[PROVIDED RECORDS]

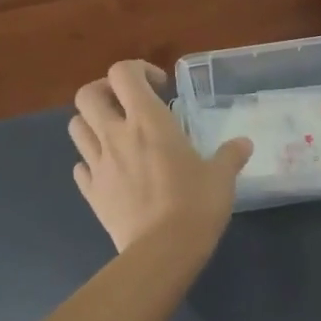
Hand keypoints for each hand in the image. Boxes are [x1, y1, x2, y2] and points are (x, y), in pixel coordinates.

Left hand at [70, 60, 252, 252]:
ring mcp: (98, 164)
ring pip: (76, 127)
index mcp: (148, 121)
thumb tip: (244, 144)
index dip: (138, 70)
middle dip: (104, 91)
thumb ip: (230, 155)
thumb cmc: (195, 205)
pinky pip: (81, 168)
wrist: (163, 251)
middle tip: (127, 105)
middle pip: (87, 95)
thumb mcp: (221, 177)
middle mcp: (116, 135)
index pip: (123, 73)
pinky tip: (110, 172)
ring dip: (92, 124)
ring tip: (115, 136)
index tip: (160, 87)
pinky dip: (91, 163)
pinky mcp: (91, 192)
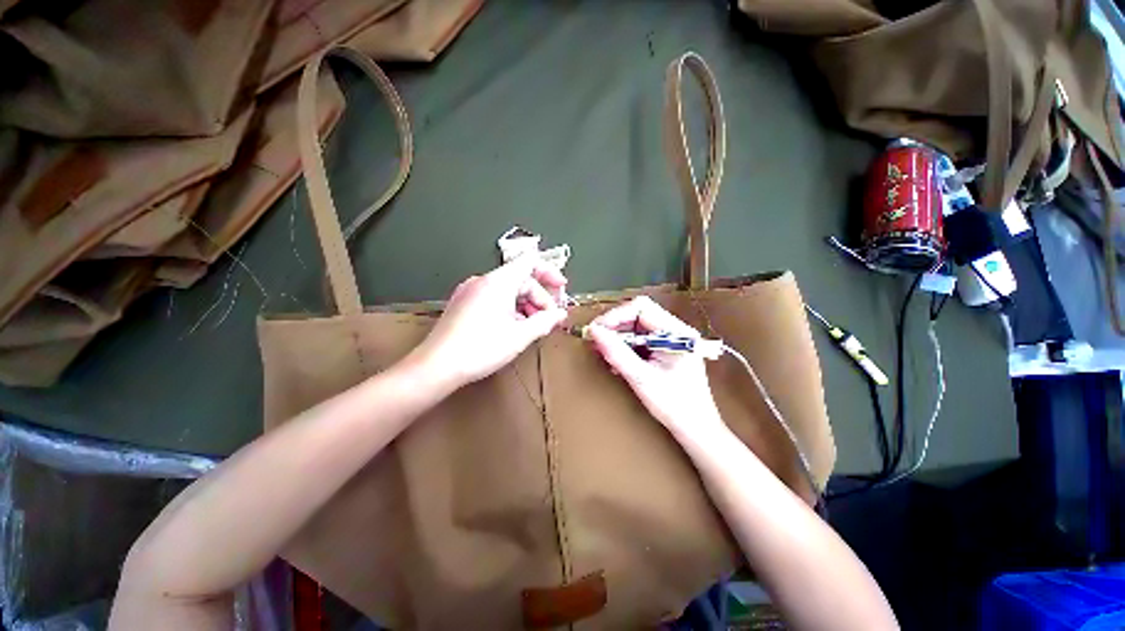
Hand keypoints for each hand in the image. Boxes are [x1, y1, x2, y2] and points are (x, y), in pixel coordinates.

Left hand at [409, 256, 567, 390]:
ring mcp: (470, 291)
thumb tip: (560, 314)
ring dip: (525, 305)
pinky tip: (513, 328)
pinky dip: (510, 308)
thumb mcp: (520, 336)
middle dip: (539, 297)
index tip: (561, 288)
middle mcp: (482, 280)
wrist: (436, 366)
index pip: (529, 261)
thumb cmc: (481, 348)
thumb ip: (545, 321)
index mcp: (498, 281)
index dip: (549, 272)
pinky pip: (494, 297)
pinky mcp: (463, 303)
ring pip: (507, 290)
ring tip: (532, 327)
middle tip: (549, 319)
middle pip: (520, 279)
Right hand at [587, 296, 725, 440]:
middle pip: (638, 314)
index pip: (641, 308)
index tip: (596, 330)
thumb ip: (616, 352)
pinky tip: (615, 358)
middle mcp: (675, 329)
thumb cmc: (674, 405)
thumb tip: (593, 331)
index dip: (615, 315)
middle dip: (614, 326)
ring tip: (602, 351)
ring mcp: (671, 338)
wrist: (696, 427)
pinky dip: (625, 345)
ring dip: (618, 336)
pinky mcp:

[TASK DESCRIPTION]
For each line of the entries that contains the word "ring", make a copy.

[ANSWER SPACE]
ring mcp: (98, 164)
ring pip: (76, 127)
ring dip: (92, 124)
ring tip: (115, 136)
ring mcp: (470, 291)
ring dip: (525, 305)
ring pip: (507, 290)
ring tip: (532, 327)
ring tip: (602, 351)
ring mcp: (671, 338)
ring dip: (618, 336)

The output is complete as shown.